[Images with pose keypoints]
————————

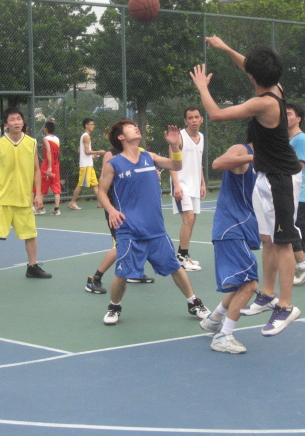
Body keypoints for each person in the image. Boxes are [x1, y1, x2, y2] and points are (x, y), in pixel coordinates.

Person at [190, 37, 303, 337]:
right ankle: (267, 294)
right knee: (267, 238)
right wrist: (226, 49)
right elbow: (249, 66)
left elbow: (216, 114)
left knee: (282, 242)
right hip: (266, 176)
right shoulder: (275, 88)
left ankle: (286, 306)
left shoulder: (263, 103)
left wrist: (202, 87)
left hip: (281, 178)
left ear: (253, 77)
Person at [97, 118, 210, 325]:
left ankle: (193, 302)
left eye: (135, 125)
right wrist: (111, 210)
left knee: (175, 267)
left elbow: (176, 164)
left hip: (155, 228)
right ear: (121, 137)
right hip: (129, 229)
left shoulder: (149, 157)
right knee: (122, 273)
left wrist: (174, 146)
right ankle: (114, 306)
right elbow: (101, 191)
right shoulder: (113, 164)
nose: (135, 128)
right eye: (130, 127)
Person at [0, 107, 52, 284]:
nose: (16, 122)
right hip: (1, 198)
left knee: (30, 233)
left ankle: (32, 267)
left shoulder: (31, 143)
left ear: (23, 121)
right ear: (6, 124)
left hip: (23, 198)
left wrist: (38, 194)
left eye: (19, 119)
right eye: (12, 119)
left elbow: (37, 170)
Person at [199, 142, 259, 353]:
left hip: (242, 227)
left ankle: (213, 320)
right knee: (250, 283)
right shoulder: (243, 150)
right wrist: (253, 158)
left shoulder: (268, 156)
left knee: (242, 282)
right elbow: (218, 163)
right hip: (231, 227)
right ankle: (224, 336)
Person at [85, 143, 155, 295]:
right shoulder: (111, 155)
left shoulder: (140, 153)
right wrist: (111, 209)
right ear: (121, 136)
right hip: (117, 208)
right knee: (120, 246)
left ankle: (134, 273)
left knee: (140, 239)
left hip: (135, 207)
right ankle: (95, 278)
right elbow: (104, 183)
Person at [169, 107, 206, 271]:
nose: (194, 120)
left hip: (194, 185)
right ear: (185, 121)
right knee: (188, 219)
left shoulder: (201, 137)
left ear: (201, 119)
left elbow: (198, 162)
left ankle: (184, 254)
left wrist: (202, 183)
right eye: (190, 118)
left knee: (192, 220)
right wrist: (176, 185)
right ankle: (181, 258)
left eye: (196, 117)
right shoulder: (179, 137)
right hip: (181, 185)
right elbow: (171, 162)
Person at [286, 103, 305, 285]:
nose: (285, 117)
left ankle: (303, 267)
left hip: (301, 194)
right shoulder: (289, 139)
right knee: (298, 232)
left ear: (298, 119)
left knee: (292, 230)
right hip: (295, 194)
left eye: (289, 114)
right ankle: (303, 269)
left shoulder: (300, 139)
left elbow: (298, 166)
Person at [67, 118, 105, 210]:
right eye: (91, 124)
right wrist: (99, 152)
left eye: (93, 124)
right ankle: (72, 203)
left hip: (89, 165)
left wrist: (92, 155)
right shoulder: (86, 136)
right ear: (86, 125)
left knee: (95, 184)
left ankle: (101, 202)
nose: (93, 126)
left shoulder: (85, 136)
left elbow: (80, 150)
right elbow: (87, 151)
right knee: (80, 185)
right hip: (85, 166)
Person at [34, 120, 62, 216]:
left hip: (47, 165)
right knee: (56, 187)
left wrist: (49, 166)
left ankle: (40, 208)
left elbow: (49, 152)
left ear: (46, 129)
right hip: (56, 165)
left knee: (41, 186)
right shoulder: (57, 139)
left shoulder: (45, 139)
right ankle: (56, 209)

————————

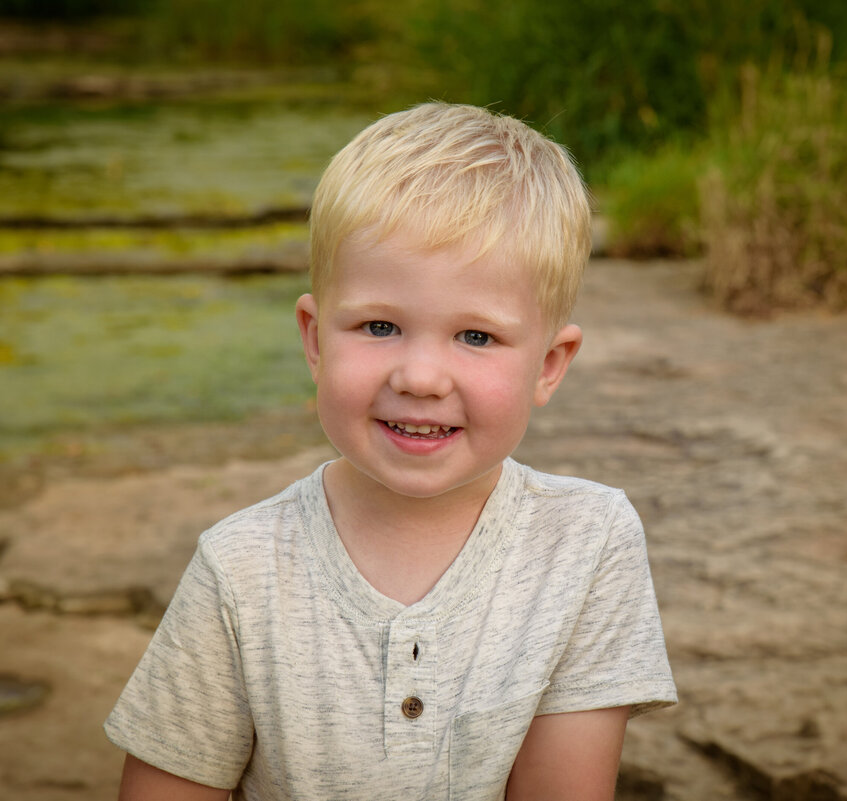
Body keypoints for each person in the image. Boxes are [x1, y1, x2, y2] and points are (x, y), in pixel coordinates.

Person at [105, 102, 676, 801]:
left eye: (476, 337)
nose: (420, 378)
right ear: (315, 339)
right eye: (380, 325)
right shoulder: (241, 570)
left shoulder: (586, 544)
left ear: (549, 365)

————————

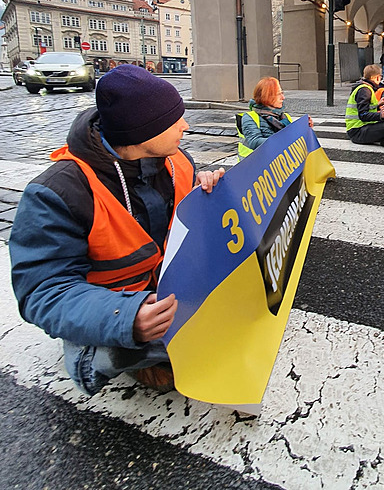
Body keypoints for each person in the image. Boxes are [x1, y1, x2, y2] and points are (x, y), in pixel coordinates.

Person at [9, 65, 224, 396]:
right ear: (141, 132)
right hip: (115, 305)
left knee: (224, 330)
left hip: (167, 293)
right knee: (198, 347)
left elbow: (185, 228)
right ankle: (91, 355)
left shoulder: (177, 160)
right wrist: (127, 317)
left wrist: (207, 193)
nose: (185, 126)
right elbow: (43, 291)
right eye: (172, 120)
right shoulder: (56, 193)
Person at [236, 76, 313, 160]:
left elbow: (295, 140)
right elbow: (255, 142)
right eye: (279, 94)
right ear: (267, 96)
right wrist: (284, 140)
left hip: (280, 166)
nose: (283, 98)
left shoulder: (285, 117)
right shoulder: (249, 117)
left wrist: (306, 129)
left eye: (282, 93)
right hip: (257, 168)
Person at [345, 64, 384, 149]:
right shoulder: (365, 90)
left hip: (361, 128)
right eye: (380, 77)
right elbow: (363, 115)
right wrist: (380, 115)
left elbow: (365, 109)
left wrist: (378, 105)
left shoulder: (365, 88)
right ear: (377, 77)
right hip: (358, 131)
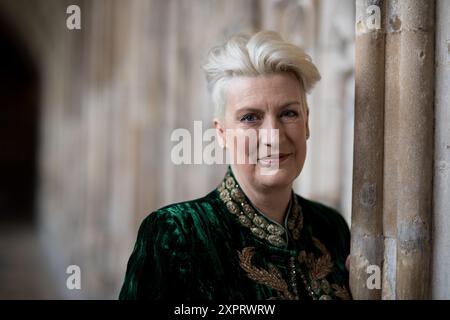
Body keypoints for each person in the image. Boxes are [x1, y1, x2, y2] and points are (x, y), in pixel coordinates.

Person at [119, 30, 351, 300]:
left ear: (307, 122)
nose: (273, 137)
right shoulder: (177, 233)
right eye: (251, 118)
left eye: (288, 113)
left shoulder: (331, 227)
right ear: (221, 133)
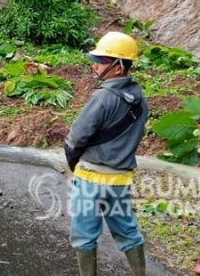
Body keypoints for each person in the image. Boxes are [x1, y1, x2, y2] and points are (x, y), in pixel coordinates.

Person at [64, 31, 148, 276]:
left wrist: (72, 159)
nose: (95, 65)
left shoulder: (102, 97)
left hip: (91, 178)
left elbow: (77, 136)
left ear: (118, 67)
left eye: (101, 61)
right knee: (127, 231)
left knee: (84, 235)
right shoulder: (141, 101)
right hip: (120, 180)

————————

> **Problem requirements**
Which lines of the data contain the string "nose"? Copy each of them.

> **Finished exercise**
nose: (135, 128)
nose: (16, 122)
nose: (194, 120)
nose: (285, 117)
nose: (93, 126)
nose: (420, 378)
nose: (185, 126)
nose: (283, 98)
nose: (273, 137)
nose: (95, 65)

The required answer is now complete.